Faut-il pour autant l’abolir?

Si le changement d’heure a trop peu d’impact sur les consommations pour être efficace, faudrait-il, à l’inverse, l’abolir pour diminuer la facture énergétique?

«L’abolition du changement d’heure saisonnier pourrait aider les Belges, mais pas tout au long de l’année», estime Pascale Defraigne, chercheuse à l’Observatoire royal de Belgique interrogée à ce sujet par nos confrères de la RTBF. «On gagnerait plutôt à décaler les changements d’octobre à septembre et d’avril à mars», ajoute-t-elle.

D’après elle, les effets se feraient ressentir en automne: le Soleil se lèverait une heure plus tôt et les ménages pourraient économiser en chauffage dans la matinée.

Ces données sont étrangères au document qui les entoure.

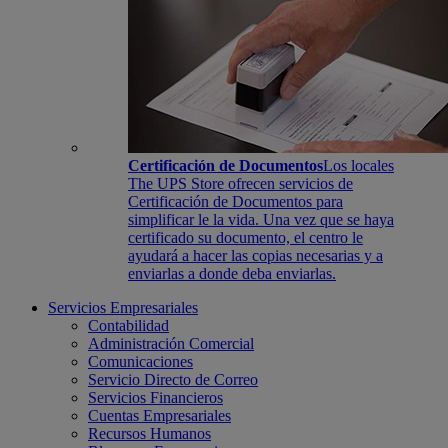
Certificación de Documentos
Los locales
The UPS Store ofrecen servicios de
Certificación de Documentos para
simplificar le la vida. Una vez que se haya
certificado su documento, el centro le
ayudará a hacer las copias necesarias y a
enviarlas a donde deba enviarlas.
Servicios Empresariales
Contabilidad
Administración Comercial
Comunicaciones
Servicio Directo de Correo
Servicios Financieros
Cuentas Empresariales
Recursos Humanos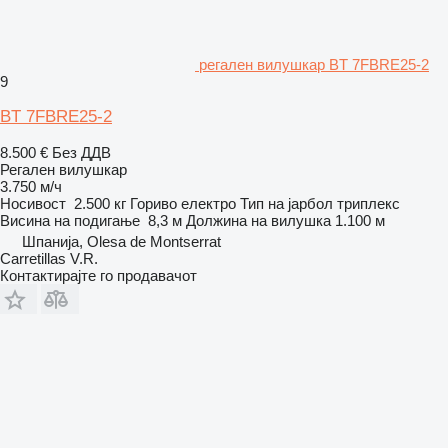
регален вилушкар BT 7FBRE25-2
9
BT 7FBRE25-2
8.500 €
Без ДДВ
Регален вилушкар
3.750 м/ч
Носивост
2.500 кг
Гориво
електро
Тип на јарбол
триплекс
Висина на подигање
8,3 м
Должина на вилушка
1.100 м
Шпанија, Olesa de Montserrat
Carretillas V.R.
Контактирајте го продавачот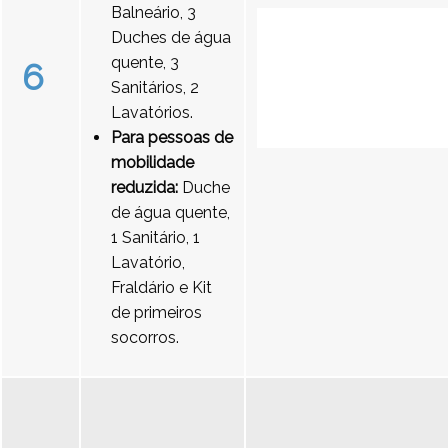
Balneário, 3
Duches de água
quente, 3
6
Sanitários, 2
Lavatórios.
Para pessoas de
mobilidade
reduzida:
Duche
de água quente,
1 Sanitário, 1
Lavatório,
Fraldário e Kit
de primeiros
socorros.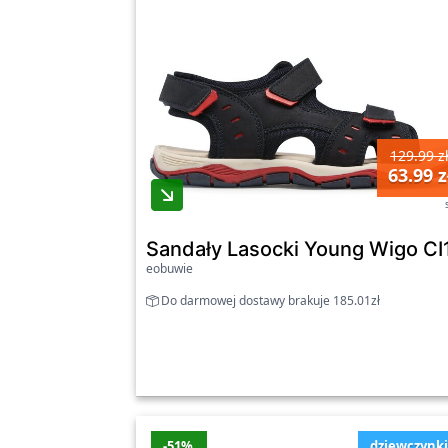
129.99 z
63.99 z
Sandały Lasocki Young Wigo CI
eobuwie
Do darmowej dostawy brakuje 185.01zł
-51%
dziewczynk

Le soir également, les familles profiteraient «plus tard» de la chaleur accumulée dans la journée.

Le dernier changement d’heure en Belgique?

Avec le temps, le changement d’heure a de moins en moins d’adeptes. Au vu des maigres économies d’énergie qu’il permet, il n’a plus vraiment de raison d’être. Par ailleurs, les opposants à ce système mettent en avant la perturbation de notre rythme biologique. Pour ces raisons, la Commission européenne avait décidé, en 2018, d’y mettre un terme. Heure d’été, heure d’hiver: ce devait être un temps révolu.

Faute d’accord au niveau européen sur le fuseau horaire à abandonner, il a finalement été décidé que chaque État membre pourrait choisir l’horaire à abolir. Initialement, le changement d’heure devait avoir définitivement disparu en 2019. Mais à ce jour, aucune décision à ce sujet n’est à l’ordre du jour.

Qu’en pensent les Belges?

La majorité de la population belge (83%) se dit pourtant favorable à l’arrêt du changement d’heure saisonnier. Mais quel régime horaire conserver? La population apparaît mitigée: 50% des Belges sondés ont marqué leur préférence pour l’heure d’hiver tandis que 45% se sont exprimés en faveur de l’heure d’été.

Ce qui semble en revanche faire consensus, c’est la nécessité d’une approche pragmatique puisque 79% des répondants estiment qu’il est important d’être dans la même zone horaire que nos pays voisins. Les Français, eux, préféreraient rester à l’heure d’été. Il faut donc aboutir à une position commune. Ainsi, la balle est renvoyée au Conseil européen.

Tic tac. Les années passent et le sujet reste en suspens. Il faut dire que le Brexit, la crise sanitaire et puis la guerre en Ukraine ont quelque peu perturbé les priorités à l’agenda politique européen. Et dans l’attente d’un compromis entre pays voisins, il faudra donc continuer à régler nos montres deux fois par an.